美月と瑞樹はおたがいに一目惚れでした。出会った瞬間に恋におちました。
星ひとつない真っ暗な夜でも、2人はその気持ち故に、おたがいの白い整った顔を見分けることができたのです。

美月は瑞樹をこの世のどんな男性よりも、雄々しく立派だと思いました。
瑞樹は時折、赤く熟したりんごをくれました。それは、とても甘くて瑞々しく、美月の喉を潤してくれました。

瑞樹は美月をこの世のどんな女性より、美しくて愛らしいと思っていました。美月は時折、太陽がくれたのだという、壺に入ったはちみつをくれました。それは、どんな疲れも癒してくれる、甘いみつでした。

2人は、おたがいを必要としていたし、おたがいを慈しみ合える優しい関係だったのです。それは、だれもが羨むほどの親しさでした。

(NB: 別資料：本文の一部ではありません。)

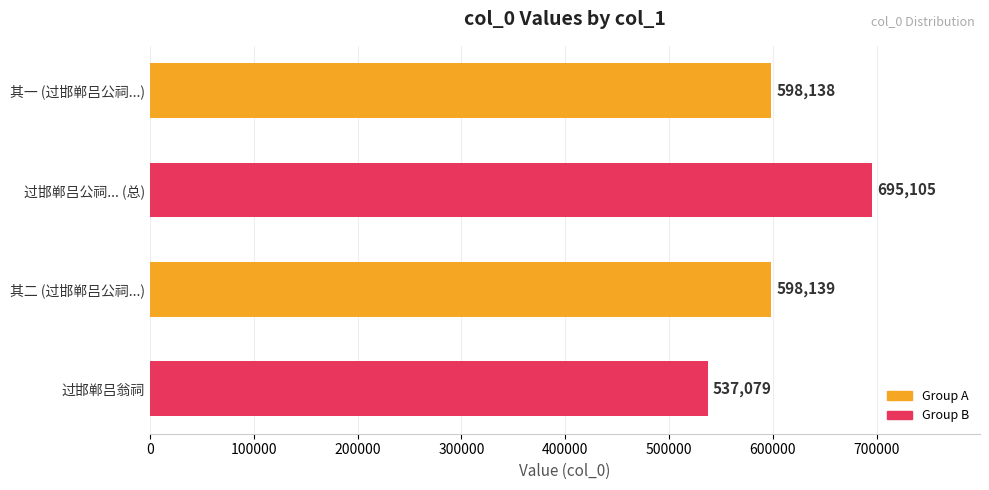

Where is the data nearest to the value 616092?

其二 (过邯郸吕公祠...)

――ねえ、瑞樹。わたしたちいっしょに暮らしたいわね。
――そうだね。ぼくたちは離れすぎているからね。
――わたし、一度でいいから、あなたにふれたいわ。
――ぼくもだよ。きみの白い額にキスしたいよ。
――ああ、それが叶うなら。

美月はため息をつきました。
わたしたち、こんなに愛し合っているのに、なぜ、ふれあうことができないのかしら。
どうして、こんなにも引き裂かれているの。

夜風がやさしく吹いていきます。ゆらゆらとしんしんと夜が更けていきます。
美月はだんだんと山の端に隠れていかなくてはならなくなりました。
そうすると、いとしい瑞樹の顔は美月からは見えなくなります。
――さよなら、瑞樹。今度の十五夜に会いましょう。
――さよなら、美月。また会える日を待っているよ。

美月は静かに山の向こうへ行ってしまいました。
それと同時に瑞樹の姿も水に溶けて消えてなくなりました。

瑞樹は、美しい月である、美月の姿が湖に映った影でしかなかったのです。
だから、瑞樹は美月なのですが、2人はやはり恋をしていたのです。
おたがいを必要とする、かけがえのない美しい恋を。